La casa farmaceutica Merck ha presentato di recente richiesta di autorizzazione ai regolatori USA per l’utilizzo di emergenza della sua pillola anti-Covid 19 che consentirebbe di ridurre i sintomi e accelerare la ripresa. Cosa ne pensa?
“Sono molto contento per questi risultati che sono incoraggianti, ma dovremo vedere i risultati quando arriveremo a testare queste scoperte su intere popolazioni”.
Siamo ancora lontani dalla formulazione di un antivirale ad ampio spettro in grado di combattere i virus respiratori, o almeno quelli della famiglia Coronaviridae, a livello globale?
“Manca almeno un anno, e qui ci metto un sorriso, perché mi riferisco alle mie molecoline!”.
Lei è stato anche docente di ingegneria dei materiali al MIT di Boston, ed è autore dei progetti per l’eliminazione della plastica. Qual è la sua soluzione per ripulire il pianeta da questo materiale?
“Questo è un discorso molto lungo da fare in un’altra intervista. Mi limito qui a dire che il problema è veramente enorme e non ci sono soluzioni semplici. Ognuno di noi consuma circa 30 Kg di plastica all’anno. Queste sono quantità davvero enormi. Non si può sperare in una soluzione semplice, dobbiamo impegnarci un po’ tutti a cambiare questa situazione”.
Lei è uno dei classici “cervelli in fuga” dall’Italia, uno di quegli scienziati che rappresentano l’Italia nel mondo, ma che all’estero hanno trovato fertile terreno di espressione. Le piacerebbe tornare a vivere in Italia?

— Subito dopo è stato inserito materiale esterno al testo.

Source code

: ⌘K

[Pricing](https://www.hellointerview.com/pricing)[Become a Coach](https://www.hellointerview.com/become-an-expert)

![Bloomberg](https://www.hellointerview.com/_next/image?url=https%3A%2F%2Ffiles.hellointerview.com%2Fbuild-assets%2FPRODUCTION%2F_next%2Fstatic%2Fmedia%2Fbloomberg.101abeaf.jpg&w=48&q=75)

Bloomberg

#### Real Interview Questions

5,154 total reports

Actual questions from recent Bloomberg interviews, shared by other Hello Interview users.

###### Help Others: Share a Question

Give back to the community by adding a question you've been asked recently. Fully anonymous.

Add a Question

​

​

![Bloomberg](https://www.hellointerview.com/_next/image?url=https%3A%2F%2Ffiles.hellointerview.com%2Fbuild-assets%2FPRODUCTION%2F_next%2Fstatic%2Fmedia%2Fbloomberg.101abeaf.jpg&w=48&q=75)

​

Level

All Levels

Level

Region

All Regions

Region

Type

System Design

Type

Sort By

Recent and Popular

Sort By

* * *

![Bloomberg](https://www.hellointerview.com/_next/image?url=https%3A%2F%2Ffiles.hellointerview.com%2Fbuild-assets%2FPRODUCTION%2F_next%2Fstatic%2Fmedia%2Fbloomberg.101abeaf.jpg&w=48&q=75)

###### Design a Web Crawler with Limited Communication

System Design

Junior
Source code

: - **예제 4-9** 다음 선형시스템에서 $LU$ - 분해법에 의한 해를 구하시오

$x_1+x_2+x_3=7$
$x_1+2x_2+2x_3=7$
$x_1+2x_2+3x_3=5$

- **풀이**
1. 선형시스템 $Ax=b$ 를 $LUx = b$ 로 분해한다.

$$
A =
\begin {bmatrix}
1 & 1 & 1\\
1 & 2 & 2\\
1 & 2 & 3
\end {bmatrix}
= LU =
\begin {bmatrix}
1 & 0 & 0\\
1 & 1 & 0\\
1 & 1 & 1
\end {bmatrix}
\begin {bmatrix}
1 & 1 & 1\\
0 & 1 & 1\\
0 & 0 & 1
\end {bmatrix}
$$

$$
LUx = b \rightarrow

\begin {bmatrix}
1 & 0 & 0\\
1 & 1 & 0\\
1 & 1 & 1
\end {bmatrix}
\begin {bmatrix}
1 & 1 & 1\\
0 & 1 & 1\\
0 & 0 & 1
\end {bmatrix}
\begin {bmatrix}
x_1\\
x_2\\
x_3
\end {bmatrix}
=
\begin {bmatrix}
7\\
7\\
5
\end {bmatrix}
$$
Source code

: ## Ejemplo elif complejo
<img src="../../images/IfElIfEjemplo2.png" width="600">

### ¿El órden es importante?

“L’Italia l’adoro davvero, ma sto bene anche in Svizzera oramai. Se ci fosse l’occasione giusta ci tornerei, ma più passano gli anni e più mi abituo alla situazione nella quale mi trovo”.
Ritiene che con i fondi del Next Generation EU si sia dato un sufficiente impulso alla ricerca in Italia? E, al di là di questa misura emergenziale, quel è la soluzione che suggerirebbe alla politica per valorizzare maggiormente la ricerca?
“Per valorizzare la ricerca bisogna valorizzare le persone, non c’è altra strada”.
Con la pandemia gli scienziati hanno avuto un ruolo importante nei mass media. Pensa che la divulgazione scientifica dovrebbe diventare una costante nella comunicazione pubblica e che sia un dovere degli scienziati uscire dalla loro nicchia per spiegare alla gente comune i risultati del loro lavoro?
“Ritengo che la divulgazione sia una parte molto importante nel lavoro di uno scienziato, ma bisogna stare attenti. Se mi affidassi ai comunicati stampa delle varie università, penserei che il cancro sia stato sconfitto da tempo oramai. Gli scienziati sono abituati a parlare a gente che comprende il loro campo, e quando parlano a gente del loro campo assumono che tutti comprendano le ipotesi alla base dei loro discorsi, ma questo non è il caso. Inoltre, la scienza è processo lungo ed arduo, la verità viene fuori dopo molti tentativi falliti, la comunicazione quotidiana non è abituata a questo processo. Per esempio, tra pochi mesi potrei essere convinto che le mie molecole non funzioneranno mai, sarei comunque contento perché nel fallimento avrei comunque capito qualcosa e la scienza degli antivirali sarebbe progredita per lo meno chiudendo un percorso e di conseguenza aprendone un altro”.